**Verilen Metin**
========================

11 Şubat 2013 Pazartesi

Arapça Öğrenmek



                Ömer Faruk, bir Amerikan Üniversitesinde hoca. Konusu: İslamiyet. Çeşitli mabetlerde dolaştıktan sonra, hidayete ermiş. Koyu ve inanmış bir Müslüman. Vahdet düşüncesine bir parça da Spinoza’dan gelmiş. Fakat asıl mürşidi: Malcom X. Deli mi, dâhi mi, bilmiyorum. Muhakkak olan şu ki bir Amerikan Üniversitesinde hoca. Hayatını ilayı kelimetullah’a vakfetmiş, hiç de abuk sabuk konuşmuyor. İslâm’ın insanlık için tek kurtuluş olduğuna inanıyor. Çağımızın şaşkın aydınlarına seslenirken Protestan bir Amerikalının bütün kültür mirasına dayanmaktadır. Yani bu çiçeği burnunda Müslüman, geri kalmış ülkelerin şapşal aydınlarından çok farklı. Politika, karar vermek mevkii, diyor. Müslüman politikanın dışında kalamaz. Ve sözde Müslüman ülkelerin gençliğine tavsiyesi  “Arapça öğreniniz”. Mekteplerinizde Arapça okutulmalı. Kendisi, İslâm fıkhı üzerine çalışmaktadır. İsmini bile bilediğim birçok İslâm fakihinin çağımız insanına yol göstereceğini iddia etmektedir. 1980’de neşredilmiş nefis bir mülakattan öğreniyoruz bunları. Konuşmayı yapan Erzurum Üniversitesinde bir asistan. Kaç kişi okumuş, kaç kişi üzerine düşünmüş. Allah’a malum!
                Kimsenin bilgiye, tefekküre, tarihe tahammülü yok. Marx, tadsız ve ukala bir yol arkadaşı. Onun yerini Debray’ler, Che Guavera’lar aldı. Silahı kapınca belli cinayetler işleyecek, kurulu düzeni serseme çevirecek ve kaşla göz arasında iktidara kurulacaksın. Sol’un bu aceleciliği Müslüman gençliğini de yakalamışa benziyor. İran’daki inkılap da, Güney Amerika’daki ayaklanmalar gibi meccani bir zafer sağlayacak ve bütün insanlık takdir-i ilahi sayesinde İslâm’ın üstünlüğünü temsil edecekti. Aynı sihri düşününce, sosyal meseleler önünde aynı şuursuzluk. Anlamak istemiyoruz ki hiçbir zafer bedava kazanılmaz. Mucizeler çağında yaşamıyoruz. Çetin ve sıkıntılı hazırlıklara ihtiyacımız var. İran veya Turan veya Güney Amerika, uyanıkken görülen birer rüyâdır. Hiçbir inkılâp birikimsiz olmaz. Hiçbir inkılâp bir ithal metâı değildir.

========================

**Görev Tanımı**
Arapça öğrenme üzerine yazının "Kimsenin bilgiye, tefekküre, tarihe" sözlerinden "ithal metâı değildir." sözlerine kadar olan kısmını hiçbir değişiklik yapmadan yazın.

**Mevcut Veriler**
========================

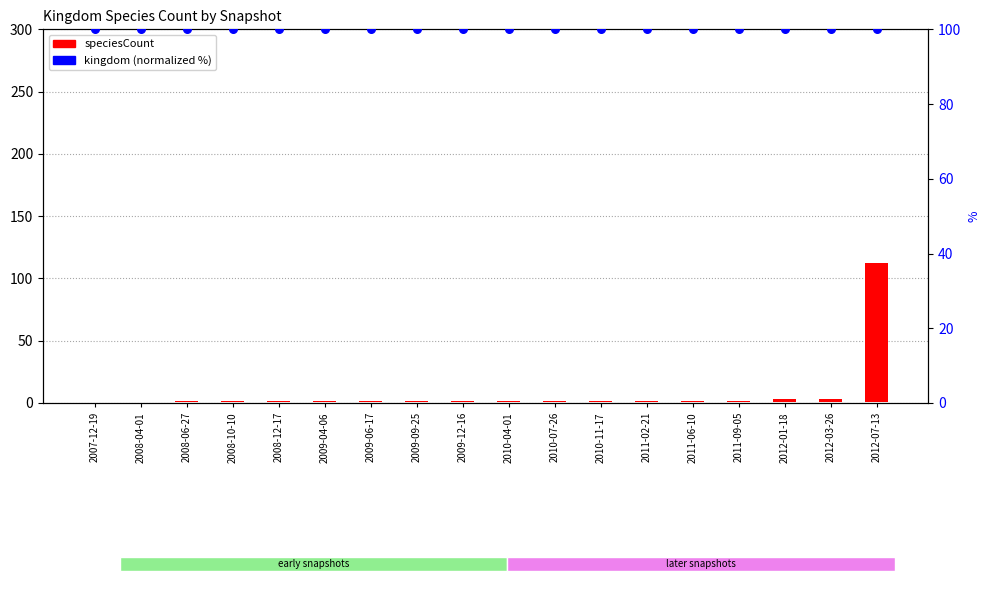

At which category is the sum across all series the highest?

2012-07-13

========================

**Alıştırma Sonucu**
Kimsenin bilgiye, tefekküre, tarihe tahammülü yok. Marx, tadsız ve ukala bir yol arkadaşı. Onun yerini Debray’ler, Che Guavera’lar aldı. Silahı kapınca belli cinayetler işleyecek, kurulu düzeni serseme çevirecek ve kaşla göz arasında iktidara kurulacaksın. Sol’un bu aceleciliği Müslüman gençliğini de yakalamışa benziyor. İran’daki inkılap da, Güney Amerika’daki ayaklanmalar gibi meccani bir zafer sağlayacak ve bütün insanlık takdir-i ilahi sayesinde İslâm’ın üstünlüğünü temsil edecekti. Aynı sihri düşününce, sosyal meseleler önünde aynı şuursuzluk. Anlamak istemiyoruz ki hiçbir zafer bedava kazanılmaz. Mucizeler çağında yaşamıyoruz. Çetin ve sıkıntılı hazırlıklara ihtiyacımız var. İran veya Turan veya Güney Amerika, uyanıkken görülen birer rüyâdır. Hiçbir inkılâp birikimsiz olmaz. Hiçbir inkılâp bir ithal metâı değildir.